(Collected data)
::::::
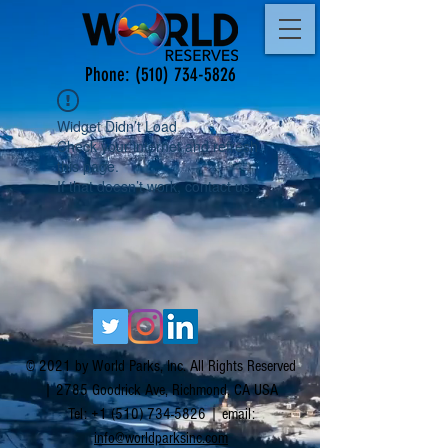
Phone:
(510) 734-5826
Widget Didn’t Load
Check your internet and refresh
this page.
If that doesn’t work, contact us.
© 2021 by World Parks, Inc. All Rights Reserved
| 2785 Goodrick Ave, Richmond, CA USA
Tel:
+1 (510) 734-5826
| email:
info@worldparksinc.com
::::::
= Exercise brief =
Change "Widget" to "Plugin" in the text of the entries and keep every other line unchanged. Omit the pictures.

= Result of the exercise =
Phone:
(510) 734-5826
Plugin Didn’t Load
Check your internet and refresh
this page.
If that doesn’t work, contact us.
© 2021 by World Parks, Inc. All Rights Reserved
| 2785 Goodrick Ave, Richmond, CA USA
Tel:
+1 (510) 734-5826
| email:
info@worldparksinc.com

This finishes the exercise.